Um 21:45 geht es weiter. Mit einem neuen Song „Dream Factory“ beginnt das zweite Set. Er erklärt, wie Fernsehsendungen mit den Träumen junger Leute umgehen und sie zu Produkten für die Quote machen. Er stimmt während des Liedes hoch und runter und erzeugt so gleitende Geräusche. Seine Fingertechnik ist wirklich zum Zunge schnalzen. Es ist nicht nur die Musik, sondern seine ganze Performance, sein ganzes Wesen, die den Raum einnimmt. Zwischen den Liedern erzählt der Musiker Privates und man hat wirklich das Gefühl, einen besonderen Abend mit ihm und den anderen Zuschauern zu teilen. Nach einigen eher jazzigen Stücken greift Jon erstmals zum Plektrum und auch ein Verzerrer klingt erstmals aus den Boxen. Mit „Hey Child“ leitet er den Höhepunkt des Konzertes ein. Sein letzter Song ist auch sein Bekanntester: „Passionflower“. Ein wirklich emotionales Lied mit gefühlvollem Gesang und treibendem Beat. Das aufmerksame Publikum ist bestens unterhalten. Um 22:30 verlässt Jon Gomm die Bühne.
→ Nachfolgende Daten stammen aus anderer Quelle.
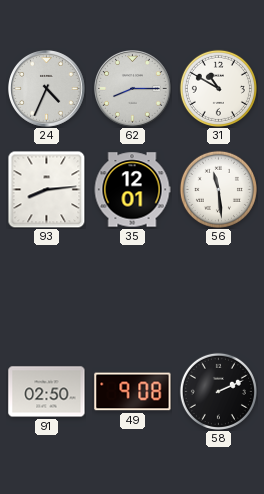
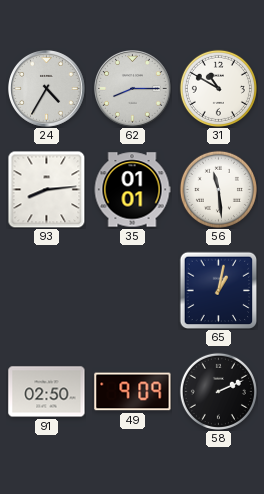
24: 4:34 -> 4:35
35: 12:01 -> 01:01
65: none -> 1:02
49: 9:08 -> 9:09
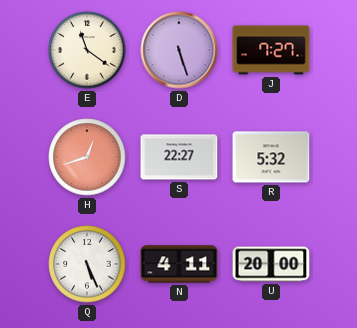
Die Zugabe-Rufe der Zuschauer lassen nicht lange auf sich warten. Jon fragt das Publikum, was sie hören möchten. Ein Fan schreit „War In The Middle East“. Jon schluckt: „I don´t know how to play it, but I try“. Natürlich schafft er es fehlerfrei, diesen älteren Song zu spielen und auch die passenden Lyrics fallen ihm wieder ein. Nach einem weiteren Stück verlässt der Brite um 22:45 endgültig die Bühne.
Das Licht geht an und die Menschen machen sich zufrieden auf zur Garderobe. Auch wir bewegen uns Richtung Ausgang. Das war wirklich ein besonderer Abend! Wir sind dankbar, dass Jon uns an seinem einzigartigem Talent teilhaben lies. Ein Auftritt wie das Leben selbst: lustig, ernst, tief, lebendig, tragisch und emotional – einfach echt! Thank you, Mr. Gomm!